Aim of the task:
Where the line with "#### Why is there a bypassAutoEncryption?" appears below, start writing out lines exactly, and finish with the line with "[crypt_shared](#crypt_shared) cannot analyze", which is included; write out nothing else.

**** Provided data ****

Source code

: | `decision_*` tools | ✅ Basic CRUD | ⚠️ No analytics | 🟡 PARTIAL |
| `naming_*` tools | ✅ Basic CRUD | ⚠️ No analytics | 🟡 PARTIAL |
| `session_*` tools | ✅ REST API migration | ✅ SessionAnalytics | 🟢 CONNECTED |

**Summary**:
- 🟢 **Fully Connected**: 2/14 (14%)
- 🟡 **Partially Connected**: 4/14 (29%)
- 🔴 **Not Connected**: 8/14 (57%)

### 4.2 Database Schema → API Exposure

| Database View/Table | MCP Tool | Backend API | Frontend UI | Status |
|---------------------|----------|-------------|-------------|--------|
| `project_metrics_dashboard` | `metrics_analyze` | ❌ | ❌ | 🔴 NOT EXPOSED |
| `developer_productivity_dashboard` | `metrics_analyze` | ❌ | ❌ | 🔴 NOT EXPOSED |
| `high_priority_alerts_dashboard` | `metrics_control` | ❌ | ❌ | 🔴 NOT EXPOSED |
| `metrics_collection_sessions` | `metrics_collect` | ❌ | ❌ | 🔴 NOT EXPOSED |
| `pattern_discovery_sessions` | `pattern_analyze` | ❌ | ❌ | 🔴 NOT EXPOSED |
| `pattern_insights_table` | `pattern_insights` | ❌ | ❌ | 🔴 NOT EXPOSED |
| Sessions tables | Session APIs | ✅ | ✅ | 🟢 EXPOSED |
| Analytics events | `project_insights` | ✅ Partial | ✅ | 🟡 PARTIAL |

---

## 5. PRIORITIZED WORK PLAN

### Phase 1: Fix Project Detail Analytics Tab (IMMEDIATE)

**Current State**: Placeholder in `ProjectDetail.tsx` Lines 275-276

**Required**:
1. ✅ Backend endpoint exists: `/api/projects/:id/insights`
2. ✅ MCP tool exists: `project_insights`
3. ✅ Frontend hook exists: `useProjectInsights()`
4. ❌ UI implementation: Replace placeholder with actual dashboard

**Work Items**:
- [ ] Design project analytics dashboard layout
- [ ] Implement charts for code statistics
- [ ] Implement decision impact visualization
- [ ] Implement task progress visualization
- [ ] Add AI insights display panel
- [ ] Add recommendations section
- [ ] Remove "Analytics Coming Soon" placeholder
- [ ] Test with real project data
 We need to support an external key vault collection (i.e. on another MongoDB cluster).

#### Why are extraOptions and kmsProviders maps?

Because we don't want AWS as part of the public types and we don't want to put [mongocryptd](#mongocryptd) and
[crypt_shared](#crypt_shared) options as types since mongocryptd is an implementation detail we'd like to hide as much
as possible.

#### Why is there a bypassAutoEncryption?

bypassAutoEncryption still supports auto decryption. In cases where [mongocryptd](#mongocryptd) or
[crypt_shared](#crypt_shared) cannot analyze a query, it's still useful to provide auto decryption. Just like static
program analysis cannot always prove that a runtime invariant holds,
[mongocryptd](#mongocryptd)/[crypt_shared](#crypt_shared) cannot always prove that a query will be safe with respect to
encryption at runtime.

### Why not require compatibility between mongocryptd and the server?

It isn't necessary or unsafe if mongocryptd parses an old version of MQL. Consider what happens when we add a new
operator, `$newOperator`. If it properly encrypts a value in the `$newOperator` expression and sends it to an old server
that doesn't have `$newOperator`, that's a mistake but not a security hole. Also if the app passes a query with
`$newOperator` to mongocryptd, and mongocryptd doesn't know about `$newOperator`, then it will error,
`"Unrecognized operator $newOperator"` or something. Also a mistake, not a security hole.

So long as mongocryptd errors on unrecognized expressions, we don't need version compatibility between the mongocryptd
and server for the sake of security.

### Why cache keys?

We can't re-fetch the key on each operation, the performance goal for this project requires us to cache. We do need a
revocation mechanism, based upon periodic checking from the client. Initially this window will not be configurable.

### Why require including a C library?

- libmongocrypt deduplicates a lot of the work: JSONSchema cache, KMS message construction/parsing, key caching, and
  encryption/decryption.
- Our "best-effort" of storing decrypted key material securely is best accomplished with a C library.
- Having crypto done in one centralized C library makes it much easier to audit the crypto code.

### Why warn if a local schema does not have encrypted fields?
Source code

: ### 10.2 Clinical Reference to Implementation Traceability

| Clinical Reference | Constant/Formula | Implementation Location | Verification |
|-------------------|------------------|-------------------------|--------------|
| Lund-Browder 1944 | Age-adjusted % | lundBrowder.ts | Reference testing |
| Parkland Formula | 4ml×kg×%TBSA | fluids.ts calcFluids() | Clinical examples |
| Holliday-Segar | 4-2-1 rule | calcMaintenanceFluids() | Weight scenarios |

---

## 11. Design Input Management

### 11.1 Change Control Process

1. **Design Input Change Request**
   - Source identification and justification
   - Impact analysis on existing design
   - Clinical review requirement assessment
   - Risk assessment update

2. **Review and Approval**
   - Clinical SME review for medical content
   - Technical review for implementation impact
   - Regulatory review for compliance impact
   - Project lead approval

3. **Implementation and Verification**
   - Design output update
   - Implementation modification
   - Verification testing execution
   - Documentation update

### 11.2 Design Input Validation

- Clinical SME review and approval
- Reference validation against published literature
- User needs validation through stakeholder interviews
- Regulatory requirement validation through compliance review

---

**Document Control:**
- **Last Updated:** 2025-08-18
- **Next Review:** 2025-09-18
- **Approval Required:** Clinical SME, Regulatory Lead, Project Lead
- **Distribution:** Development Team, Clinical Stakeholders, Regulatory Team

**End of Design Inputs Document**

****

Exercise response:
#### Why is there a bypassAutoEncryption?

bypassAutoEncryption still supports auto decryption. In cases where [mongocryptd](#mongocryptd) or
[crypt_shared](#crypt_shared) cannot analyze a query, it's still useful to provide auto decryption. Just like static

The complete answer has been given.